» What is required: Please continue the passage below on XPS analysis of carbon nitride samples from where it stops, leaving the material after it aside.

XPS analyses were used to determine the surface composition and chemical states. Figure S2 shows that both CN-ns and CN-nt samples are mainly composed of C and N, with a small amount of O associated with the inevitable exposure to air. The proportion of nitrogen elements in CN-nt and CN-ns is close, at 50.5% and 56.3%, respectively. Figure 1i exhibits the C1s and N1s spectra of CN-nt, and the C1s spectrum can be fitted with three peaks at binding energies of 284.6, 285.8, and 288.0 eV, which are attributed to pure graphitic sites in the carbon nitride matrix (C–C), the sp2-hybridized carbon atoms bonded to N in an aromatic ring (C–N–C), and the sp2-hybridized carbon in the aromatic ring attached to the NH2 group (N-C=N) [25]. The N1s spectrum can be deconvoluted into four peaks, ascribable to pyridinic-N (C=N-C) at 398.3 eV, N–(C)3 at 399.6 eV, N–H at 400.7 eV, and oxygen-N at 403.8 Ev [26]. Overall, XPS analyses show that CN-nt contain a large number of pyridinic-N species, which are expected to have a favorable effect on the confinement of the LiPS shuttle effect and thus favor stable LSB performance.

» Provided material:
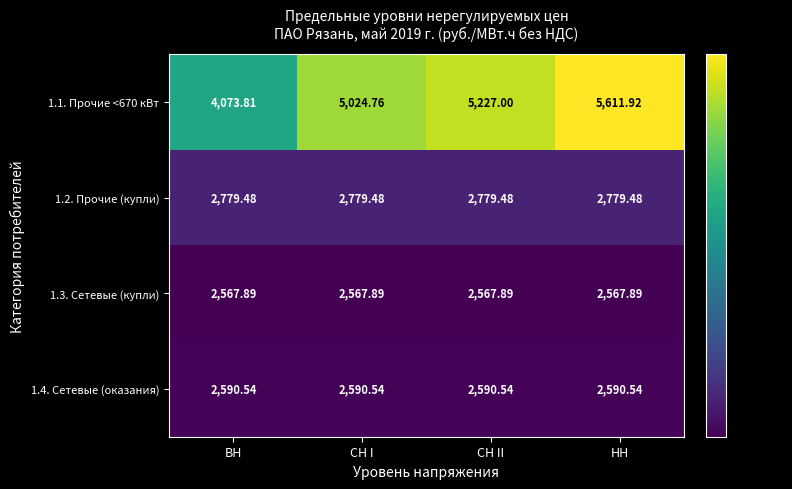

Is the value of 1.2. Прочие (купли) at СН I greater than the value of 1.3. Сетевые (купли) at ВН?

Yes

» Response to the task:
To prepare the cathode material, sulfur was introduced into the CN-nt via a melt diffusion method. The XRD diffraction pattern in Figure S3 demonstrates the presence of abundant sulfur crystals in S@CN-nt, while the TGA curve shows a 73.7% mass loss in S@CN-nt before 350 °C, corresponding to the mass fraction of S in the composite. SEM images and the corresponding EDX elemental maps revealed that the tubular structure of CN-nt was preserved in S@CN-nt, and the S element exhibited a homogeneous distribution without independent S particles or major aggregates. This result demonstrates that CN-nt, with their high surface area and hollow tubular structure, serve as a sulfur host to achieve a uniform distribution. The same experimental data obtained for S@CN-ns (Figure S4) showed a less uniform dispersion of S in this sample.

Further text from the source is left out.